--- Dataset records ---
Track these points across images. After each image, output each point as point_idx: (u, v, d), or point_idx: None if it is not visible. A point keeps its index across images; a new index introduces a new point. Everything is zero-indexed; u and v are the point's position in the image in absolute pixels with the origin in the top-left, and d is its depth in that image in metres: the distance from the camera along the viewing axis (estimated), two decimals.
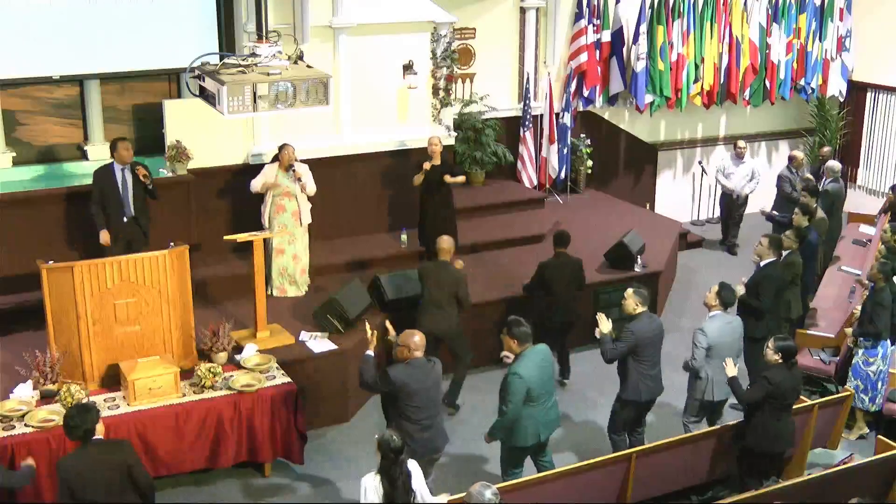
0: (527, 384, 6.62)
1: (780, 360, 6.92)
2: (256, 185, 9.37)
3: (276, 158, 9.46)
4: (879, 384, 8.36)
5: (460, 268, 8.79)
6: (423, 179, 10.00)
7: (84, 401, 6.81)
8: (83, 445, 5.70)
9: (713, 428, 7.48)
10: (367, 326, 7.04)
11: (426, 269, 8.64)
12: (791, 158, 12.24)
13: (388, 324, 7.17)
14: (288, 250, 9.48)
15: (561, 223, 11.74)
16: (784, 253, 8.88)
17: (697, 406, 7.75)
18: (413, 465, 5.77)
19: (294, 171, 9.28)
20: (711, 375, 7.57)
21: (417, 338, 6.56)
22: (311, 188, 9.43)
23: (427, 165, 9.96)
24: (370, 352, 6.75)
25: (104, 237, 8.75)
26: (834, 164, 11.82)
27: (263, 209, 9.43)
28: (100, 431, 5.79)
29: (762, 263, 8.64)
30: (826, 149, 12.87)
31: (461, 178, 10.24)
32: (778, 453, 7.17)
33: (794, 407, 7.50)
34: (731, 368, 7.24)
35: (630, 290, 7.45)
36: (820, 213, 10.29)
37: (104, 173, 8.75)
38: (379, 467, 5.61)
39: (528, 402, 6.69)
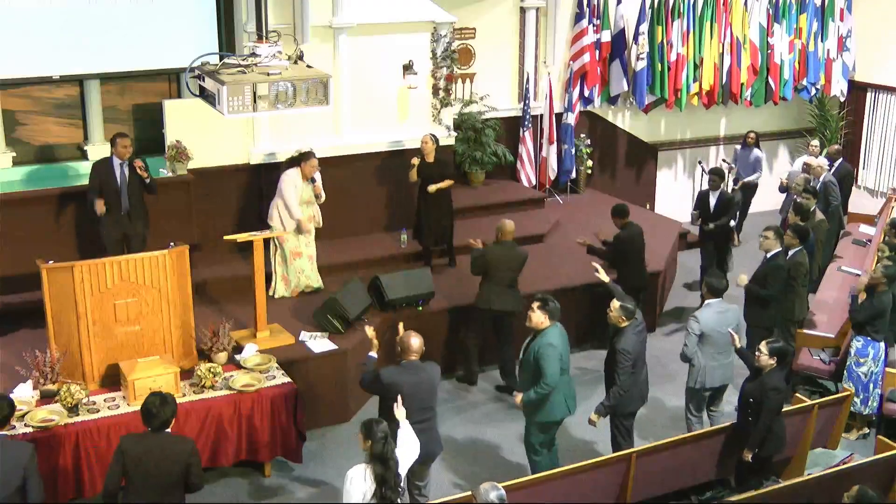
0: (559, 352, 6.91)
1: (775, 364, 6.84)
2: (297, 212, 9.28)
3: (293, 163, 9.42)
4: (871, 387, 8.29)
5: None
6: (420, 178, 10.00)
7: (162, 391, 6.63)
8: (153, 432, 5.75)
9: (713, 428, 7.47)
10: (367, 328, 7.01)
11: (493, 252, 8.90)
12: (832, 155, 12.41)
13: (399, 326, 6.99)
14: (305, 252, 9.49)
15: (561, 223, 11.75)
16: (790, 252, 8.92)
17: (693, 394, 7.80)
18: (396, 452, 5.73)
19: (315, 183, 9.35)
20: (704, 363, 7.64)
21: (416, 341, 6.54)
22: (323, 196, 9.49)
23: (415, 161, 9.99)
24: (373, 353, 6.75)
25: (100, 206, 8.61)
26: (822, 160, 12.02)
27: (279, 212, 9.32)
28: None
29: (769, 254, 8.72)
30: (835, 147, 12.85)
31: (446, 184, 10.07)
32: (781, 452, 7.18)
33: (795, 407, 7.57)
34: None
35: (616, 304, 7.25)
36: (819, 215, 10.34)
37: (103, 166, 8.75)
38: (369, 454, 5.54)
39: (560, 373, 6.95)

...

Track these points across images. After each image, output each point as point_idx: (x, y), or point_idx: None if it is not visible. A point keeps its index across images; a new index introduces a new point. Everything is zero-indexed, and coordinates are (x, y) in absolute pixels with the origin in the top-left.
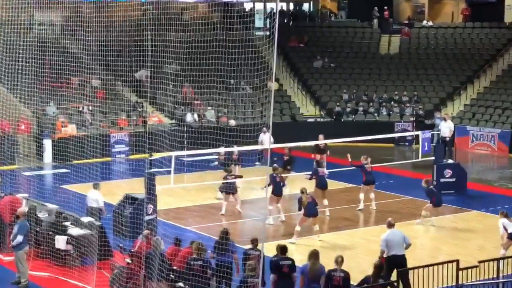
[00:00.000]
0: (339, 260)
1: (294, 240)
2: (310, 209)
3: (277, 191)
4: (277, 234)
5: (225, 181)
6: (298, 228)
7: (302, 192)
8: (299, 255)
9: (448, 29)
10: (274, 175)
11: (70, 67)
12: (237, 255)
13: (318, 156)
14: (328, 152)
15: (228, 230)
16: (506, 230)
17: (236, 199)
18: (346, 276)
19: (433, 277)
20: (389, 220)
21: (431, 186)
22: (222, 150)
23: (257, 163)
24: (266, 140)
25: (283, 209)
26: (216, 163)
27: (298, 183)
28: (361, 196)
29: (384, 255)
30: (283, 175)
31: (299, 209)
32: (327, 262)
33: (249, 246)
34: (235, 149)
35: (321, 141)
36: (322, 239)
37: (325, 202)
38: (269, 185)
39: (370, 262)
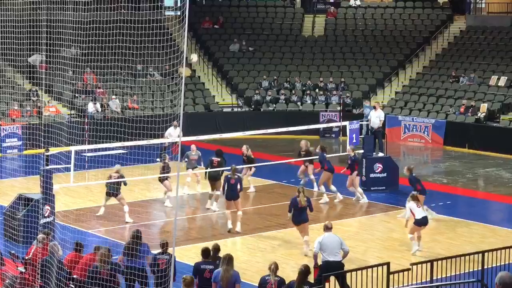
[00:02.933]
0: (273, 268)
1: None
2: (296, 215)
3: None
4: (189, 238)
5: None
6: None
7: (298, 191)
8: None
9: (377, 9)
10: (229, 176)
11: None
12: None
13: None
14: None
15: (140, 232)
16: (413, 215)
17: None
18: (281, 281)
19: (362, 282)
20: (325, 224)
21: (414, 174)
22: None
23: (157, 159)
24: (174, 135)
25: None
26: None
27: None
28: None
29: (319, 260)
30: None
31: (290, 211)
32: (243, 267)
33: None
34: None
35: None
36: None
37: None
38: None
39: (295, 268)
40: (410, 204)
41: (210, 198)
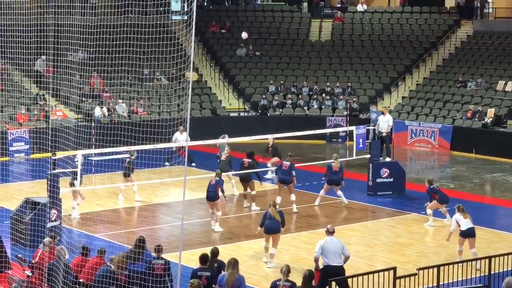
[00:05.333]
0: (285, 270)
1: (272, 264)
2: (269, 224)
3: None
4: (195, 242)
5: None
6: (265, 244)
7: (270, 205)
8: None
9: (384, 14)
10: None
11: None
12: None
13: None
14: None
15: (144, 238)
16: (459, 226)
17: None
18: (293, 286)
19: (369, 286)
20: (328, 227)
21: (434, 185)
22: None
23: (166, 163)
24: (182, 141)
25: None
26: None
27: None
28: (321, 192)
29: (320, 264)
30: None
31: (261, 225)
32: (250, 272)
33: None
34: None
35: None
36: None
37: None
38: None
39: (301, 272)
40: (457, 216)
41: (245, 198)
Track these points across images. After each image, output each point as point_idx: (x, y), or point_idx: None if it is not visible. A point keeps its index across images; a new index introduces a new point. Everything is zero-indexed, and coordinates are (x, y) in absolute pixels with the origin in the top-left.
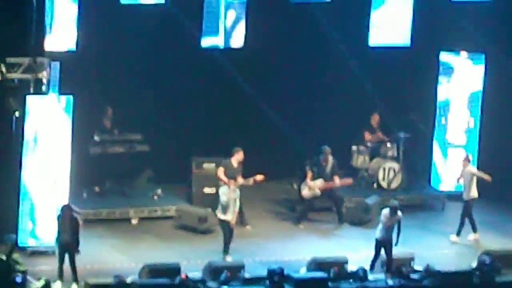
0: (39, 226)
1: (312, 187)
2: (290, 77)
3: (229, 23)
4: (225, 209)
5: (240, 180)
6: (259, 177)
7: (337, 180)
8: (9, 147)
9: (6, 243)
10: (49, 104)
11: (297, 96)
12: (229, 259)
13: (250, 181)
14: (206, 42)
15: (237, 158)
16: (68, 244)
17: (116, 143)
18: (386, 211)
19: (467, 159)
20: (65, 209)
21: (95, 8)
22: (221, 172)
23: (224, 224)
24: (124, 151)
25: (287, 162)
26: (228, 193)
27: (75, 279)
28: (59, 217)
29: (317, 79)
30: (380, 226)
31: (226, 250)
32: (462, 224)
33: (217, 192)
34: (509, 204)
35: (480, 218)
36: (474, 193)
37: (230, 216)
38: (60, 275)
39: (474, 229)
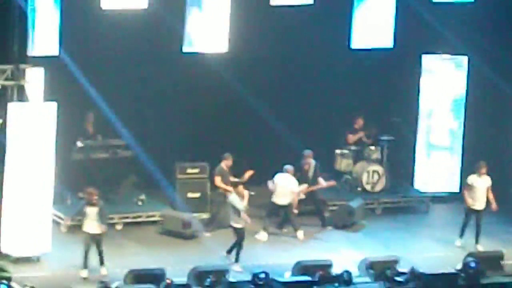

* * *

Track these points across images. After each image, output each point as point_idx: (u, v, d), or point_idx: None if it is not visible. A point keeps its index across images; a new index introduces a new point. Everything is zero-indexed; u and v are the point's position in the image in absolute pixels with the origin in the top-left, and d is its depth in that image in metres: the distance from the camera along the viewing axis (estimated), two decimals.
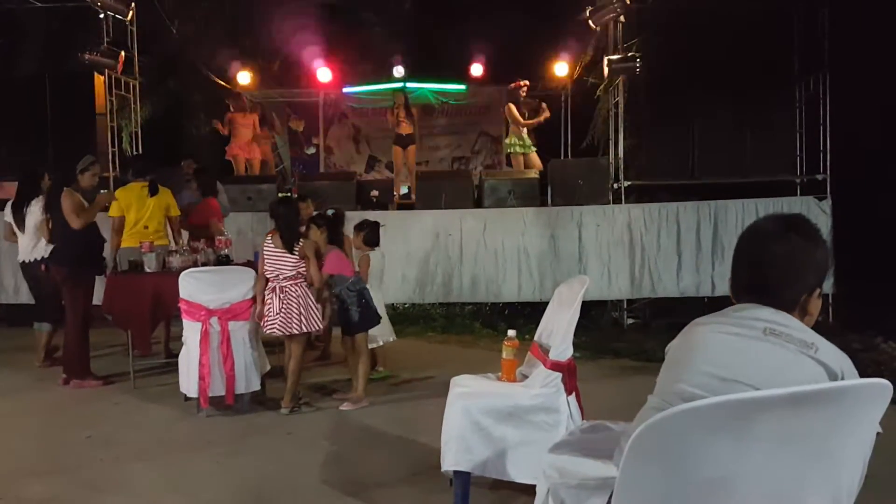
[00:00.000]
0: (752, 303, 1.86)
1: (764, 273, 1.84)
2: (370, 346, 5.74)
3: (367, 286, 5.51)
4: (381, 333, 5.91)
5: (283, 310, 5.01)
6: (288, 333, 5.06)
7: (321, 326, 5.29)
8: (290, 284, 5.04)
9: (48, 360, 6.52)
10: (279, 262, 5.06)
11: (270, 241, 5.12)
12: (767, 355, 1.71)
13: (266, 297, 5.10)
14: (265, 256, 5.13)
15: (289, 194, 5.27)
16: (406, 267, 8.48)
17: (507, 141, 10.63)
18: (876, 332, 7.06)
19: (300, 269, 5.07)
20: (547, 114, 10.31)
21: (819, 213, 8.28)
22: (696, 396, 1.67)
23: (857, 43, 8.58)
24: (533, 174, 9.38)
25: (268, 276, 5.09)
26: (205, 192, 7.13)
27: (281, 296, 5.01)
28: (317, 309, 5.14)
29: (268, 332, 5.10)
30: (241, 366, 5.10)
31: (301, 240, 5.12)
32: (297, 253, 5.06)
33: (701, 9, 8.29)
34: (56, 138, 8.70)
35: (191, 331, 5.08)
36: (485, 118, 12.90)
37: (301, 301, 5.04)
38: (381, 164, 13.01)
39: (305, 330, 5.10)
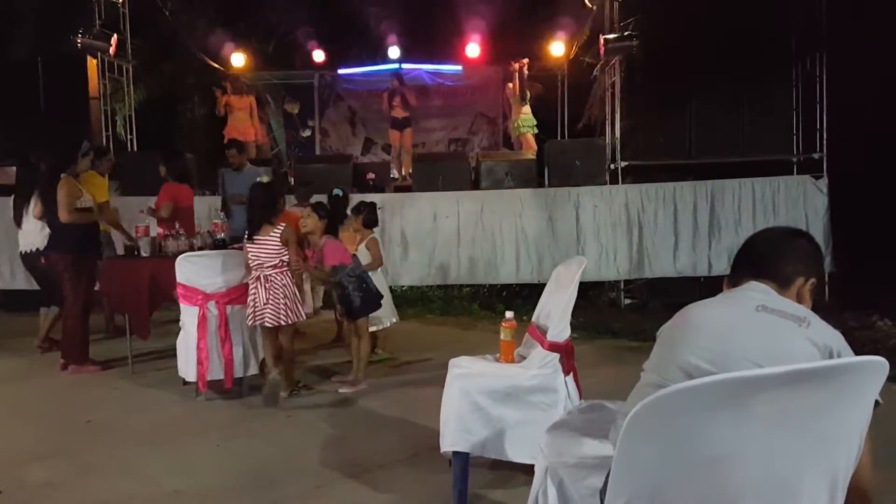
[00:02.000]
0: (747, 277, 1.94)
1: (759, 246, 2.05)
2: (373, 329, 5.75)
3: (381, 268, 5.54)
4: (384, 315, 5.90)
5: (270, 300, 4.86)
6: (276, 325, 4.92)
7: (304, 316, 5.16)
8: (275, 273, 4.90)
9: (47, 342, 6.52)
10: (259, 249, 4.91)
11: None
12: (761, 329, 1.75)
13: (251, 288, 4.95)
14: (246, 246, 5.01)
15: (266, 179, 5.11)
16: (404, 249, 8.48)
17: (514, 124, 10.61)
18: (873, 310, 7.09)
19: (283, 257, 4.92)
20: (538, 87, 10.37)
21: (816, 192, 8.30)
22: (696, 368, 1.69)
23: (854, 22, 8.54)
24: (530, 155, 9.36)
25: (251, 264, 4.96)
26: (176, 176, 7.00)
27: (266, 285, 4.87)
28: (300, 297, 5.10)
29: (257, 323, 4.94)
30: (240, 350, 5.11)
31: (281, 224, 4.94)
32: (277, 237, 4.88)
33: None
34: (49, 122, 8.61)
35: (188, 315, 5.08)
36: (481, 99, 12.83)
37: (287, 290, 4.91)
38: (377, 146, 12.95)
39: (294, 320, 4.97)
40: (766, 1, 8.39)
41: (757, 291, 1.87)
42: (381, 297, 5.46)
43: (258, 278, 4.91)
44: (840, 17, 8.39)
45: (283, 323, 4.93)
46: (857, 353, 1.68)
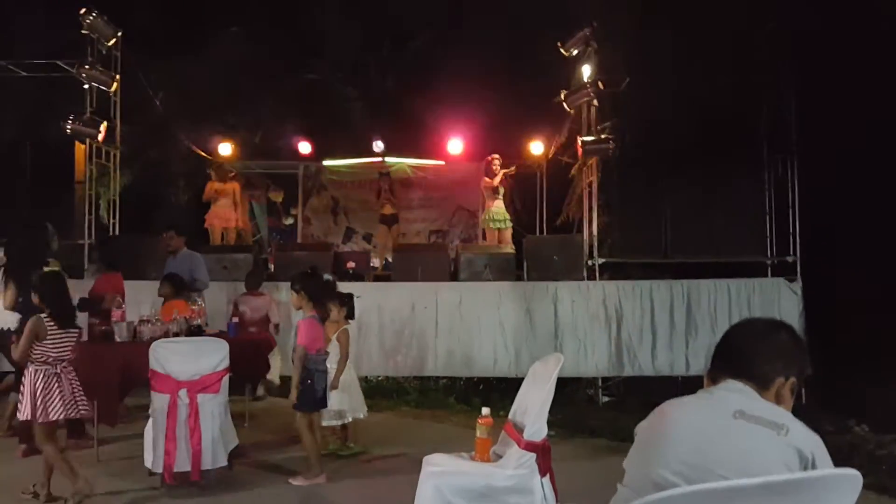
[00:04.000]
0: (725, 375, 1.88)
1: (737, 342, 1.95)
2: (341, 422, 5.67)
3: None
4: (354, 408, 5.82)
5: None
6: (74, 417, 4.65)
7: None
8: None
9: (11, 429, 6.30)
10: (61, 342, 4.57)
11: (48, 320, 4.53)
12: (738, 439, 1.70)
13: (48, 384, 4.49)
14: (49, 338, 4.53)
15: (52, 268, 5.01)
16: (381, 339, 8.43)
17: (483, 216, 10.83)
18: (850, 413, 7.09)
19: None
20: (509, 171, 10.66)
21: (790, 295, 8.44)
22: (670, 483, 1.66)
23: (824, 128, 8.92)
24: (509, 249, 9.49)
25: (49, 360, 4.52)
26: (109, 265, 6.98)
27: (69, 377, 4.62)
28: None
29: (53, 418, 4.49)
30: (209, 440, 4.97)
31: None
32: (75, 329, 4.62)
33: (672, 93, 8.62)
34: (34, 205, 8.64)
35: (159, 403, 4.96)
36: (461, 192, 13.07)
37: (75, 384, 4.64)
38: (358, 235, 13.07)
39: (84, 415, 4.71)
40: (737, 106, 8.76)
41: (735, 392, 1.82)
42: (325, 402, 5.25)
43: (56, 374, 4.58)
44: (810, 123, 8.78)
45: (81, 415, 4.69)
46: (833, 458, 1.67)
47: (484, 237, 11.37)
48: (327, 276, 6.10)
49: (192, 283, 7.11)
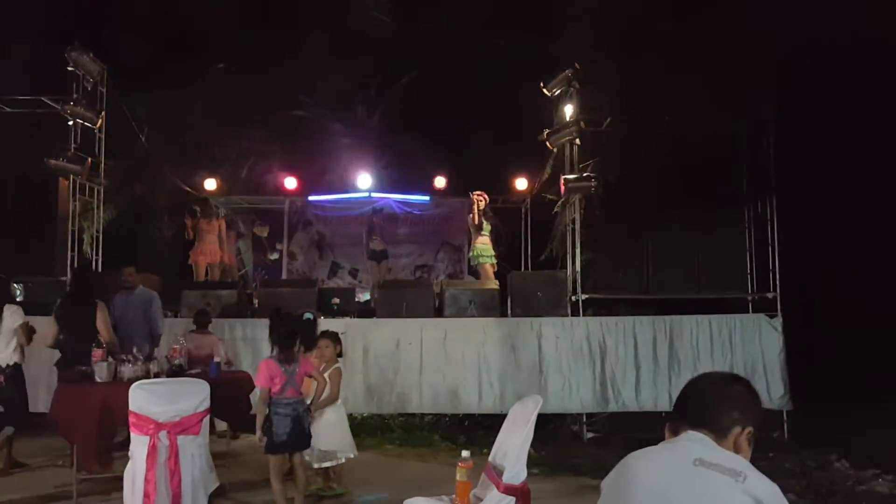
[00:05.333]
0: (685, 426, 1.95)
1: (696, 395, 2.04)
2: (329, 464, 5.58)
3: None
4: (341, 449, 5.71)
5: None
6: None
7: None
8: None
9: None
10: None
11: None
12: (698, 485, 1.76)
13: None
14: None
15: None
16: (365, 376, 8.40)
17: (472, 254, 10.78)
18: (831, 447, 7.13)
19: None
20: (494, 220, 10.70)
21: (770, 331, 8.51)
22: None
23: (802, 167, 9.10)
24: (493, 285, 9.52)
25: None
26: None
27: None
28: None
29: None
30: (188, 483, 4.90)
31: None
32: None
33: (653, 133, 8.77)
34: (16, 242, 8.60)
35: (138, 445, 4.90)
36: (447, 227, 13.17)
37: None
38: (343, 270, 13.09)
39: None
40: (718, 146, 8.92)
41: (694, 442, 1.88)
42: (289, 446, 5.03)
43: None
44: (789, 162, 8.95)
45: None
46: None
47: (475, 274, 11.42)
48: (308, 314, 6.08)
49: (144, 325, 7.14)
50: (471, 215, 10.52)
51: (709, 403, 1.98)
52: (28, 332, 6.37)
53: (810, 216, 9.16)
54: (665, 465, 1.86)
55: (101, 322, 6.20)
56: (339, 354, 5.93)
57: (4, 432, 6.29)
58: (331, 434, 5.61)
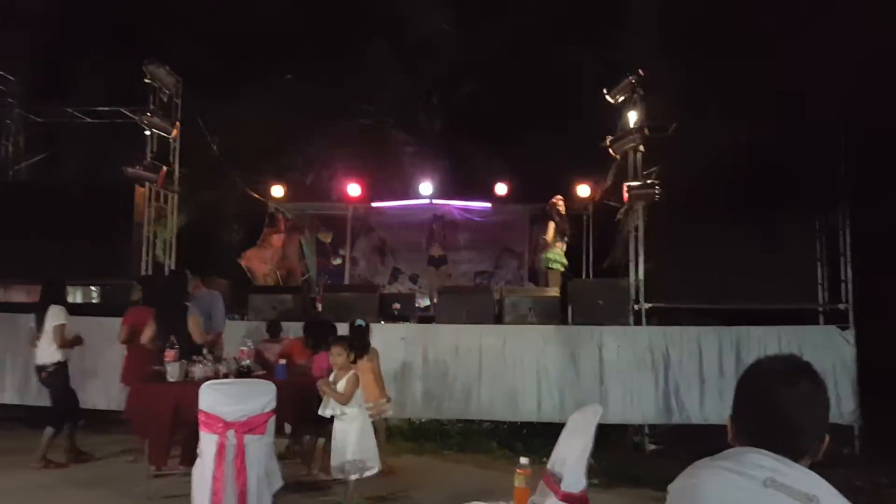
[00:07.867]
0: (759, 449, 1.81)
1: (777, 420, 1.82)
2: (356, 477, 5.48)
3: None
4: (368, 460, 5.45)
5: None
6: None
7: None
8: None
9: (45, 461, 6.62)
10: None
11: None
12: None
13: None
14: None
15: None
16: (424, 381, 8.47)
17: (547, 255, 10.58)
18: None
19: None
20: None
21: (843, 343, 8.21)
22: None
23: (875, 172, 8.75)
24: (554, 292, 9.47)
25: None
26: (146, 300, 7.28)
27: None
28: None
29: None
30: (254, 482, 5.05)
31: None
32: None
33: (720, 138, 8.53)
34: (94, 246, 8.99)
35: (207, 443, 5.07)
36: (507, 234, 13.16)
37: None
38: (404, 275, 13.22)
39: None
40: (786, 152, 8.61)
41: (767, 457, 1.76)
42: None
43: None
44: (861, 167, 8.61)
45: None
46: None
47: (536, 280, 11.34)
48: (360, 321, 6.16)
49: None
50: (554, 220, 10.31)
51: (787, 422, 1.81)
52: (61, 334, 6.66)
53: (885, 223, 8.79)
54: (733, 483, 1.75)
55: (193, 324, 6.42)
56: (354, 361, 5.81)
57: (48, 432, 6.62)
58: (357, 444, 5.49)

--- Exercise goal ---
Could you restate word for word the lines above, from the one that contains "14: (206, 42)" through the one that contains "39: (474, 229)", and no others?

--- Written solution ---
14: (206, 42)
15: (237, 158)
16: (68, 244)
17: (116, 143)
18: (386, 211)
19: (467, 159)
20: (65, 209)
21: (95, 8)
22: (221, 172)
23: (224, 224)
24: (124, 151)
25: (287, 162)
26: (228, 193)
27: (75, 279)
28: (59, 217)
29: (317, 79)
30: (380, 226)
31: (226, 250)
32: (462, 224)
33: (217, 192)
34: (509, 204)
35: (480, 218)
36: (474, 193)
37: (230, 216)
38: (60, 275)
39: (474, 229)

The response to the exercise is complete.